Hudson didn’t trust him entirely; that was no secret. But he didn’t loathe Endo as much as he pretended to, and despite his frequent threats of legal action, Hudson had yet to attempt subduing Endo, despite ample opportunity.

It’s because, Endo knew, the solution to the Kaiju problem is far more complicated than black and white. Both men occupied gray territory and had done questionable things to protect entire cities, and the ones they loved. And, by the sounds of it, Hudson wasn’t done.

If Endo understood correctly, Nemesis was looking for a partner. The monster had been born half-human after all. It made sense that, now lacking Maigo, Nemesis would want her back, to share life. Nemesis Prime had been a lone beast, destined to smite in solitude, but Nemesis was different. She required a partner to be whole. At least, that was the way Endo understood it.
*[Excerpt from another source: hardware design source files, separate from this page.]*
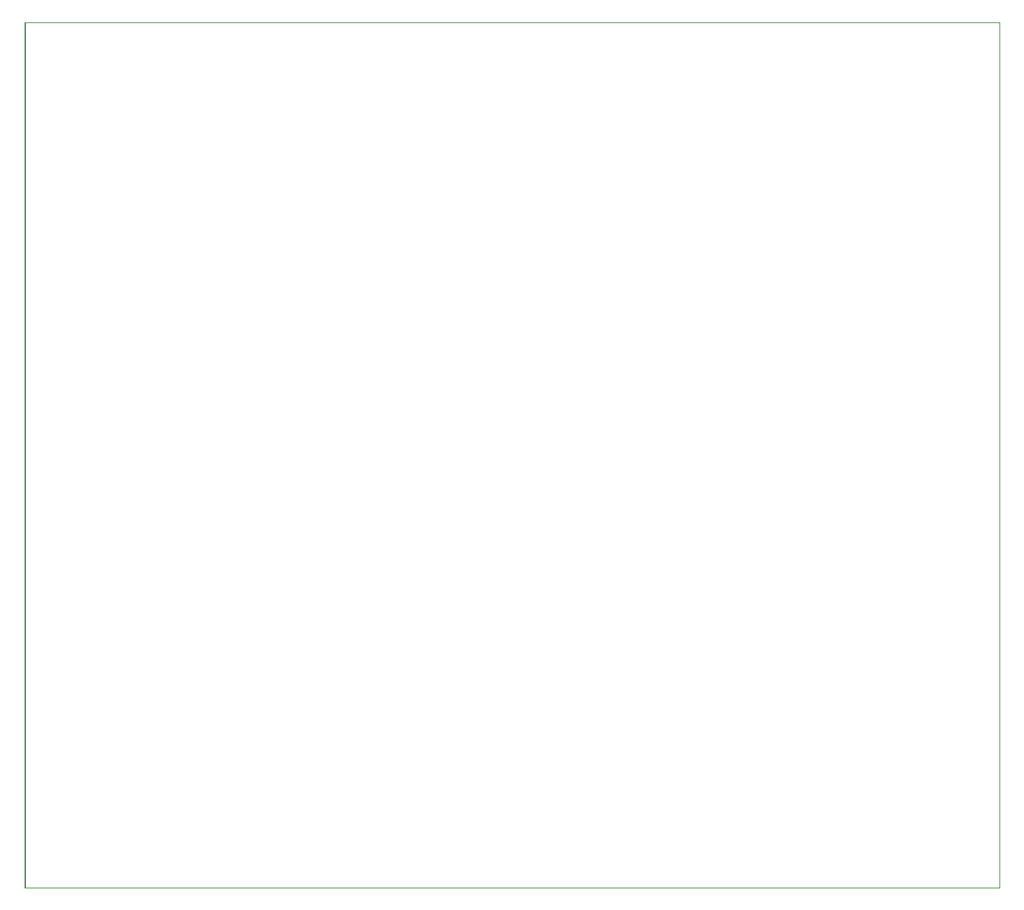
<source format=gm1>
%TF.GenerationSoftware,KiCad,Pcbnew,(5.1.8)-1*%
%TF.CreationDate,2022-01-07T12:39:40-05:00*%
%TF.ProjectId,OCE_L,4f43455f-4c2e-46b6-9963-61645f706362,rev?*%
%TF.SameCoordinates,Original*%
%TF.FileFunction,Profile,NP*%
%FSLAX46Y46*%
G04 Gerber Fmt 4.6, Leading zero omitted, Abs format (unit mm)*
G04 Created by KiCad (PCBNEW (5.1.8)-1) date 2022-01-07 12:39:40*
%MOMM*%
%LPD*%
G01*
G04 APERTURE LIST*
%TA.AperFunction,Profile*%
%ADD10C,0.050000*%
%TD*%
%TA.AperFunction,Profile*%
%ADD11C,0.150000*%
%TD*%
G04 APERTURE END LIST*
D10*
X38100000Y-38100000D02*
X152400000Y-38100000D01*
X152400000Y-139700000D02*
X38100000Y-139700000D01*
X152400000Y-38100000D02*
X152400000Y-139700000D01*
D11*
X38100000Y-139700000D02*
X38100000Y-38100000D01*
M02*

</source>
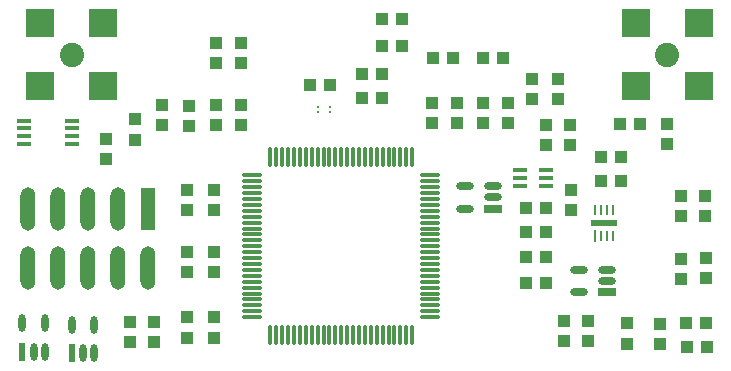
<source format=gtp>
G04 Layer_Color=8421504*
%FSLAX43Y43*%
%MOMM*%
G71*
G01*
G75*
%ADD10R,1.000X1.100*%
%ADD11R,1.100X1.000*%
%ADD12R,1.270X3.680*%
%ADD13O,1.270X3.680*%
%ADD14O,1.500X0.700*%
%ADD15R,1.500X0.700*%
%ADD16O,0.300X1.800*%
%ADD17O,1.800X0.300*%
%ADD18R,1.200X0.350*%
%ADD19C,2.050*%
%ADD20R,2.440X2.440*%
%ADD21R,0.600X1.500*%
%ADD22O,0.600X1.500*%
%ADD23R,1.150X0.450*%
%ADD24C,0.250*%
%ADD25R,2.200X0.610*%
%ADD26R,0.250X1.000*%
%ADD27O,0.250X1.000*%
D10*
X96774Y81153D02*
D03*
Y79453D02*
D03*
X67691Y71755D02*
D03*
Y70055D02*
D03*
X65405Y64770D02*
D03*
Y66470D02*
D03*
X69977Y78916D02*
D03*
Y77216D02*
D03*
X107188Y65913D02*
D03*
Y64213D02*
D03*
X109347Y65962D02*
D03*
Y64262D02*
D03*
X67818Y78916D02*
D03*
Y77216D02*
D03*
X86106Y79121D02*
D03*
Y77421D02*
D03*
X58547Y74373D02*
D03*
Y76073D02*
D03*
X90424Y79121D02*
D03*
Y77421D02*
D03*
X65405Y71755D02*
D03*
Y70055D02*
D03*
X109220Y69547D02*
D03*
Y71247D02*
D03*
X92583Y79121D02*
D03*
Y77421D02*
D03*
X65532Y78867D02*
D03*
Y77167D02*
D03*
X67691Y64770D02*
D03*
Y66470D02*
D03*
X88265Y79121D02*
D03*
Y77421D02*
D03*
X63246Y78916D02*
D03*
Y77216D02*
D03*
X94615Y81153D02*
D03*
Y79453D02*
D03*
X69977Y84201D02*
D03*
Y82501D02*
D03*
X67818Y84201D02*
D03*
Y82501D02*
D03*
X107188Y69547D02*
D03*
Y71247D02*
D03*
X97282Y58928D02*
D03*
Y60628D02*
D03*
X99314Y58928D02*
D03*
Y60628D02*
D03*
X102616Y58752D02*
D03*
Y60452D02*
D03*
X60960Y77724D02*
D03*
Y76024D02*
D03*
X62611Y58879D02*
D03*
Y60579D02*
D03*
X105410Y58674D02*
D03*
Y60374D02*
D03*
X60579Y58879D02*
D03*
Y60579D02*
D03*
X67691Y59260D02*
D03*
Y60960D02*
D03*
X65405Y59260D02*
D03*
Y60960D02*
D03*
X97917Y71755D02*
D03*
Y70055D02*
D03*
X106045Y75643D02*
D03*
Y77343D02*
D03*
X97790Y75565D02*
D03*
Y77265D02*
D03*
X95758Y75565D02*
D03*
Y77265D02*
D03*
D11*
X109347Y60452D02*
D03*
X107647D02*
D03*
X81915Y79502D02*
D03*
X80215D02*
D03*
X81915Y81534D02*
D03*
X80215D02*
D03*
X92124Y82931D02*
D03*
X90424D02*
D03*
X86184D02*
D03*
X87884D02*
D03*
X109396Y58420D02*
D03*
X107696D02*
D03*
X83615Y83947D02*
D03*
X81915D02*
D03*
Y86233D02*
D03*
X83615D02*
D03*
X75770Y80645D02*
D03*
X77470D02*
D03*
X102059Y77343D02*
D03*
X103759D02*
D03*
X94058Y70231D02*
D03*
X95758D02*
D03*
X94058Y68199D02*
D03*
X95758D02*
D03*
X100408Y74549D02*
D03*
X102108D02*
D03*
X100408Y72517D02*
D03*
X102108D02*
D03*
X94107Y66040D02*
D03*
X95807D02*
D03*
X94107Y63881D02*
D03*
X95807D02*
D03*
D12*
X62103Y70101D02*
D03*
D13*
X59563D02*
D03*
X57023D02*
D03*
X54483D02*
D03*
X51943D02*
D03*
X62103Y65151D02*
D03*
X59563D02*
D03*
X57023D02*
D03*
X54483D02*
D03*
X51943D02*
D03*
D14*
X98552Y65019D02*
D03*
Y63119D02*
D03*
X100952Y65019D02*
D03*
Y64069D02*
D03*
X88913Y72070D02*
D03*
Y70170D02*
D03*
X91313Y72070D02*
D03*
Y71120D02*
D03*
D15*
X100952Y63119D02*
D03*
X91313Y70170D02*
D03*
D16*
X84446Y74536D02*
D03*
X83946D02*
D03*
X83446D02*
D03*
X82946D02*
D03*
X82446D02*
D03*
X81946D02*
D03*
X81446D02*
D03*
X80946D02*
D03*
X80446D02*
D03*
X79946D02*
D03*
X79446D02*
D03*
X78946D02*
D03*
X78446D02*
D03*
X77946D02*
D03*
X77446D02*
D03*
X76946D02*
D03*
X76446D02*
D03*
X75946D02*
D03*
X75446D02*
D03*
X74946D02*
D03*
X74446D02*
D03*
X73946D02*
D03*
X73446D02*
D03*
X72946D02*
D03*
X72446D02*
D03*
Y59436D02*
D03*
X72946D02*
D03*
X73446D02*
D03*
X73946D02*
D03*
X74446D02*
D03*
X74946D02*
D03*
X75446D02*
D03*
X75946D02*
D03*
X76446D02*
D03*
X76946D02*
D03*
X77446D02*
D03*
X77946D02*
D03*
X78446D02*
D03*
X78946D02*
D03*
X79446D02*
D03*
X79946D02*
D03*
X80446D02*
D03*
X80946D02*
D03*
X81446D02*
D03*
X81946D02*
D03*
X82446D02*
D03*
X82946D02*
D03*
X83446D02*
D03*
X83946D02*
D03*
X84446D02*
D03*
D17*
X70896Y72986D02*
D03*
Y72486D02*
D03*
Y71986D02*
D03*
Y71486D02*
D03*
Y70986D02*
D03*
Y70486D02*
D03*
Y69986D02*
D03*
Y69486D02*
D03*
Y68986D02*
D03*
Y68486D02*
D03*
Y67986D02*
D03*
Y67486D02*
D03*
Y66986D02*
D03*
Y66486D02*
D03*
Y65986D02*
D03*
Y65486D02*
D03*
Y64986D02*
D03*
Y64486D02*
D03*
Y63986D02*
D03*
Y63486D02*
D03*
Y62986D02*
D03*
Y62486D02*
D03*
Y61986D02*
D03*
Y61486D02*
D03*
Y60986D02*
D03*
X85996D02*
D03*
Y61486D02*
D03*
Y61986D02*
D03*
Y62486D02*
D03*
Y62986D02*
D03*
Y63486D02*
D03*
Y63986D02*
D03*
Y64486D02*
D03*
Y64986D02*
D03*
Y65486D02*
D03*
Y65986D02*
D03*
Y66486D02*
D03*
Y66986D02*
D03*
Y67486D02*
D03*
Y67986D02*
D03*
Y68486D02*
D03*
Y68986D02*
D03*
Y69486D02*
D03*
Y69986D02*
D03*
Y70486D02*
D03*
Y70986D02*
D03*
Y71486D02*
D03*
Y71986D02*
D03*
Y72486D02*
D03*
Y72986D02*
D03*
D18*
X51626Y77612D02*
D03*
Y76962D02*
D03*
Y76312D02*
D03*
Y75662D02*
D03*
X55626Y77612D02*
D03*
Y76962D02*
D03*
Y76312D02*
D03*
Y75662D02*
D03*
D19*
Y83192D02*
D03*
X106045D02*
D03*
D20*
X58286Y80532D02*
D03*
Y85852D02*
D03*
X52966Y80532D02*
D03*
Y85852D02*
D03*
X108705Y80532D02*
D03*
Y85852D02*
D03*
X103385Y80532D02*
D03*
Y85852D02*
D03*
D21*
X51440Y58052D02*
D03*
X55626Y57925D02*
D03*
D22*
X52390Y58052D02*
D03*
X53340D02*
D03*
X51440Y60452D02*
D03*
X53340D02*
D03*
X56576Y57925D02*
D03*
X57526D02*
D03*
X55626Y60325D02*
D03*
X57526D02*
D03*
D23*
X93608Y73406D02*
D03*
Y72756D02*
D03*
Y72106D02*
D03*
X95758D02*
D03*
Y72756D02*
D03*
Y73406D02*
D03*
D24*
X76454Y78330D02*
D03*
X77454D02*
D03*
X76454Y78740D02*
D03*
X77454D02*
D03*
D25*
X100711Y68961D02*
D03*
D26*
X99949Y67886D02*
D03*
D27*
X100449D02*
D03*
X100949D02*
D03*
X101449D02*
D03*
X99949Y70036D02*
D03*
X100449D02*
D03*
X100949D02*
D03*
X101449D02*
D03*
M02*

</source>
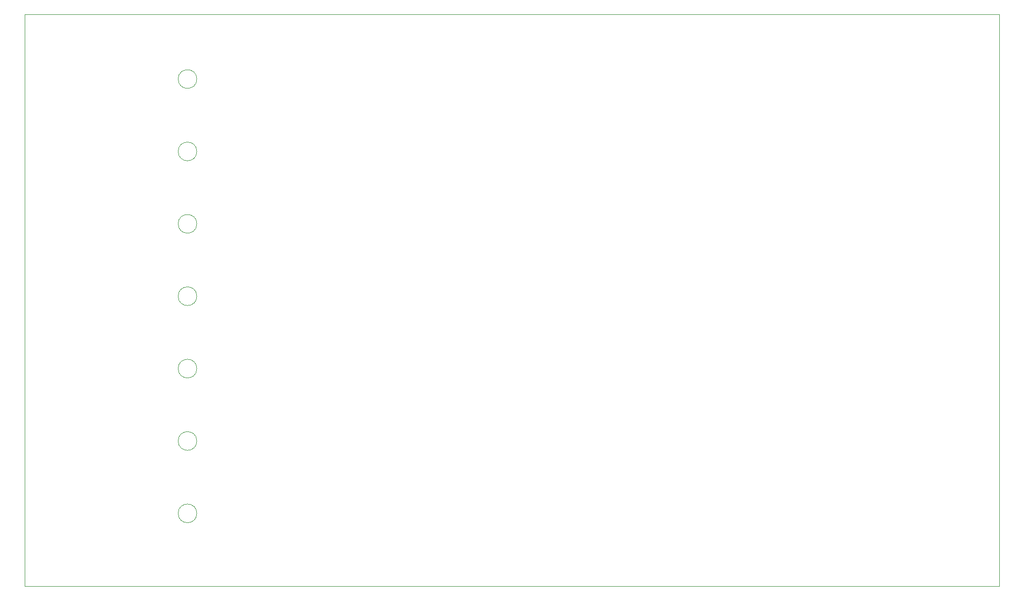
<source format=gbr>
%TF.GenerationSoftware,KiCad,Pcbnew,(6.0.8-1)-1*%
%TF.CreationDate,2023-06-16T18:58:08-04:00*%
%TF.ProjectId,Untitled,556e7469-746c-4656-942e-6b696361645f,rev?*%
%TF.SameCoordinates,Original*%
%TF.FileFunction,Profile,NP*%
%FSLAX46Y46*%
G04 Gerber Fmt 4.6, Leading zero omitted, Abs format (unit mm)*
G04 Created by KiCad (PCBNEW (6.0.8-1)-1) date 2023-06-16 18:58:08*
%MOMM*%
%LPD*%
G01*
G04 APERTURE LIST*
%TA.AperFunction,Profile*%
%ADD10C,0.100000*%
%TD*%
G04 APERTURE END LIST*
D10*
X75200000Y-56400000D02*
G75*
G03*
X75200000Y-56400000I-1600000J0D01*
G01*
X75200000Y-118400000D02*
G75*
G03*
X75200000Y-118400000I-1600000J0D01*
G01*
X75200000Y-106000000D02*
G75*
G03*
X75200000Y-106000000I-1600000J0D01*
G01*
X45720000Y-32920000D02*
X212640000Y-32920000D01*
X212640000Y-32920000D02*
X212640000Y-130910000D01*
X212640000Y-130910000D02*
X45720000Y-130910000D01*
X45720000Y-130910000D02*
X45720000Y-32920000D01*
X75200000Y-68800000D02*
G75*
G03*
X75200000Y-68800000I-1600000J0D01*
G01*
X75200000Y-81200000D02*
G75*
G03*
X75200000Y-81200000I-1600000J0D01*
G01*
X75200000Y-93600000D02*
G75*
G03*
X75200000Y-93600000I-1600000J0D01*
G01*
X75200000Y-44000000D02*
G75*
G03*
X75200000Y-44000000I-1600000J0D01*
G01*
M02*

</source>
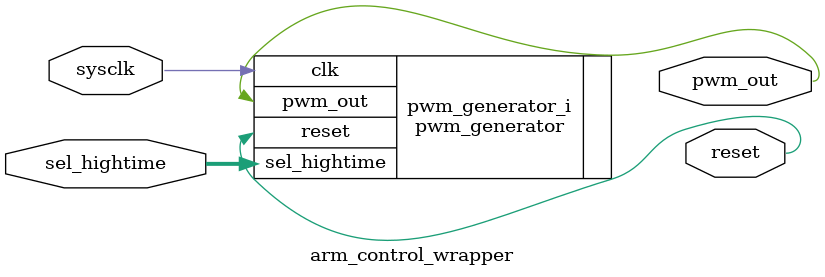
<source format=v>
`timescale 1 ps / 1 ps

module arm_control_wrapper
   (sel_hightime,
    pwm_out,
    sysclk,
    reset);

  input [1:0] sel_hightime;
  output pwm_out;
  input sysclk;
  output reset;

  wire [1:0] sel_hightime;
  wire pwm_out;
  wire sysclk;
  wire reset;
  
  pwm_generator pwm_generator_i
       (.sel_hightime(sel_hightime),
        .pwm_out(pwm_out),
        .clk(sysclk),
        .reset(reset));
         
endmodule

</source>
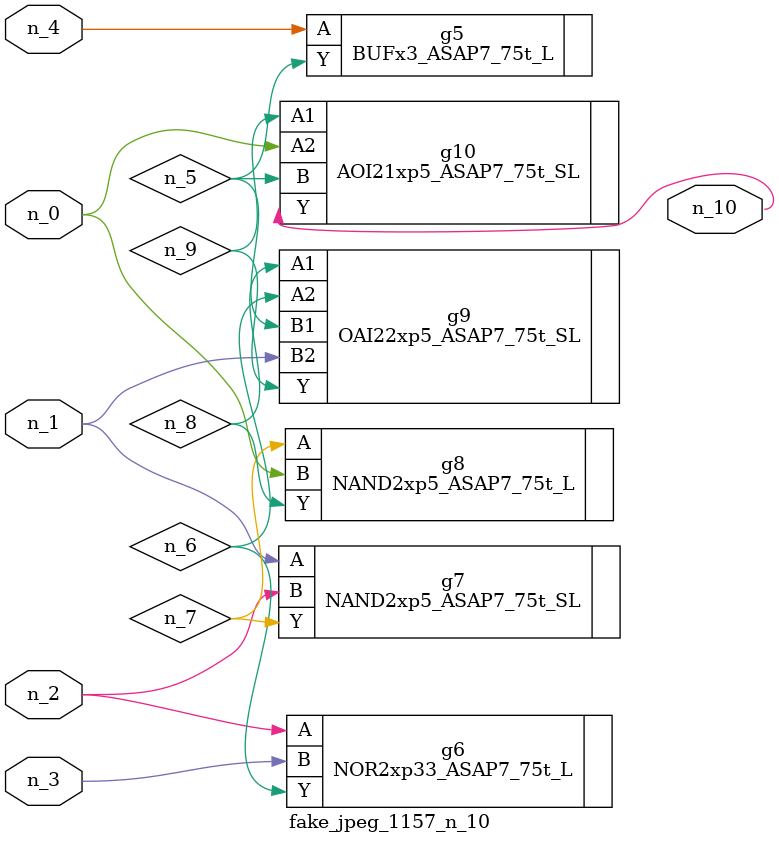
<source format=v>
module fake_jpeg_1157_n_10 (n_3, n_2, n_1, n_0, n_4, n_10);

input n_3;
input n_2;
input n_1;
input n_0;
input n_4;

output n_10;

wire n_8;
wire n_9;
wire n_6;
wire n_5;
wire n_7;

BUFx3_ASAP7_75t_L g5 ( 
.A(n_4),
.Y(n_5)
);

NOR2xp33_ASAP7_75t_L g6 ( 
.A(n_2),
.B(n_3),
.Y(n_6)
);

NAND2xp5_ASAP7_75t_SL g7 ( 
.A(n_1),
.B(n_2),
.Y(n_7)
);

NAND2xp5_ASAP7_75t_L g8 ( 
.A(n_7),
.B(n_0),
.Y(n_8)
);

OAI22xp5_ASAP7_75t_SL g9 ( 
.A1(n_8),
.A2(n_6),
.B1(n_5),
.B2(n_1),
.Y(n_9)
);

AOI21xp5_ASAP7_75t_SL g10 ( 
.A1(n_9),
.A2(n_0),
.B(n_5),
.Y(n_10)
);


endmodule
</source>
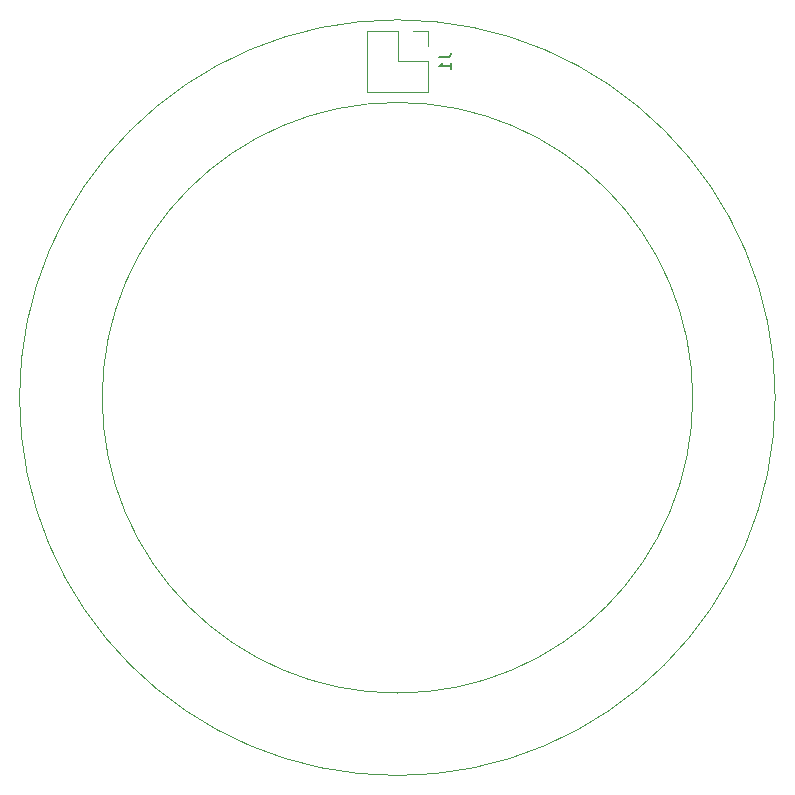
<source format=gbr>
%TF.GenerationSoftware,KiCad,Pcbnew,9.0.5*%
%TF.CreationDate,2025-12-07T22:18:12-05:00*%
%TF.ProjectId,LED_PCB,4c45445f-5043-4422-9e6b-696361645f70,rev?*%
%TF.SameCoordinates,Original*%
%TF.FileFunction,Legend,Bot*%
%TF.FilePolarity,Positive*%
%FSLAX46Y46*%
G04 Gerber Fmt 4.6, Leading zero omitted, Abs format (unit mm)*
G04 Created by KiCad (PCBNEW 9.0.5) date 2025-12-07 22:18:12*
%MOMM*%
%LPD*%
G01*
G04 APERTURE LIST*
%ADD10C,0.150000*%
%ADD11C,0.120000*%
%TA.AperFunction,Profile*%
%ADD12C,0.100000*%
%TD*%
G04 APERTURE END LIST*
D10*
X143504819Y-71186666D02*
X144219104Y-71186666D01*
X144219104Y-71186666D02*
X144361961Y-71139047D01*
X144361961Y-71139047D02*
X144457200Y-71043809D01*
X144457200Y-71043809D02*
X144504819Y-70900952D01*
X144504819Y-70900952D02*
X144504819Y-70805714D01*
X144504819Y-72186666D02*
X144504819Y-71615238D01*
X144504819Y-71900952D02*
X143504819Y-71900952D01*
X143504819Y-71900952D02*
X143647676Y-71805714D01*
X143647676Y-71805714D02*
X143742914Y-71710476D01*
X143742914Y-71710476D02*
X143790533Y-71615238D01*
D11*
%TO.C,J1*%
X137410000Y-74120000D02*
X137410000Y-68920000D01*
X140010000Y-68920000D02*
X137410000Y-68920000D01*
X140010000Y-71520000D02*
X140010000Y-68920000D01*
X142610000Y-68920000D02*
X141280000Y-68920000D01*
X142610000Y-70250000D02*
X142610000Y-68920000D01*
X142610000Y-71520000D02*
X140010000Y-71520000D01*
X142610000Y-74120000D02*
X137410000Y-74120000D01*
X142610000Y-74120000D02*
X142610000Y-71520000D01*
%TD*%
D12*
X171980000Y-99990000D02*
G75*
G02*
X108000000Y-99990000I-31990000J0D01*
G01*
X108000000Y-99990000D02*
G75*
G02*
X171980000Y-99990000I31990000J0D01*
G01*
X165000002Y-100000000D02*
G75*
G02*
X114999998Y-100000000I-25000002J0D01*
G01*
X114999998Y-100000000D02*
G75*
G02*
X165000002Y-100000000I25000002J0D01*
G01*
M02*

</source>
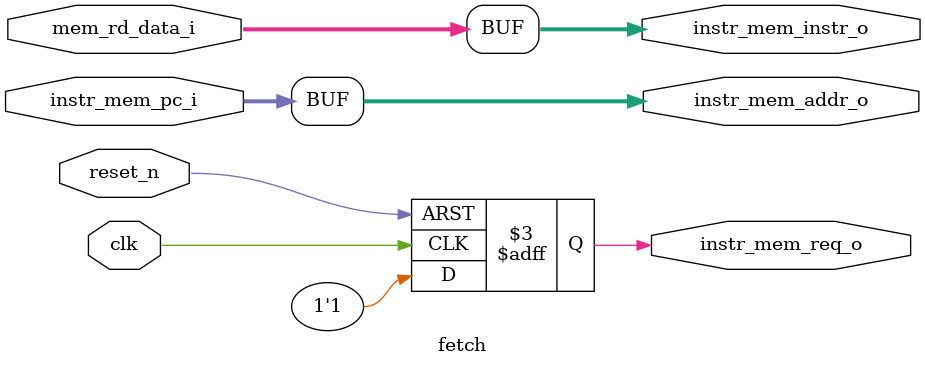
<source format=sv>
module fetch (
  input    logic          clk,
  input    logic          reset_n,

  input    logic [31:0]   instr_mem_pc_i,

  // Output read request to memory
  output   logic          instr_mem_req_o,
  output   logic [31:0]   instr_mem_addr_o,

  // Read data from memory
  input    logic [31:0]   mem_rd_data_i,

  // Instruction output
  output   logic [31:0]   instr_mem_instr_o
);

  always_ff @(posedge clk or negedge reset_n)
    begin
      if (reset_n == 0)
        instr_mem_req_o <= 0;
      else 
        instr_mem_req_o <= 1;
    end
  
  assign instr_mem_addr_o = instr_mem_pc_i;
  assign instr_mem_instr_o =  mem_rd_data_i;
endmodule

</source>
Lilly had spoken of a spot on the back of Nemesis’s neck, an opening, where black tendrils had reached for her. Endo could only assume, as Hudson and Maigo clearly were, that entering that space would then link Maigo and Nemesis once more.

It was a bold plan. Even for Hudson. While the man could be...thorny, Endo had come to respect the man’s creative solutions to problems, and his willingness to enter the gray areas of morality. But could he handle what Cole had revealed to them? Could the man sacrifice Maigo, and then, lacking her strength, work against an invasion?

Endo didn’t think so. What Hudson was about to do would break him.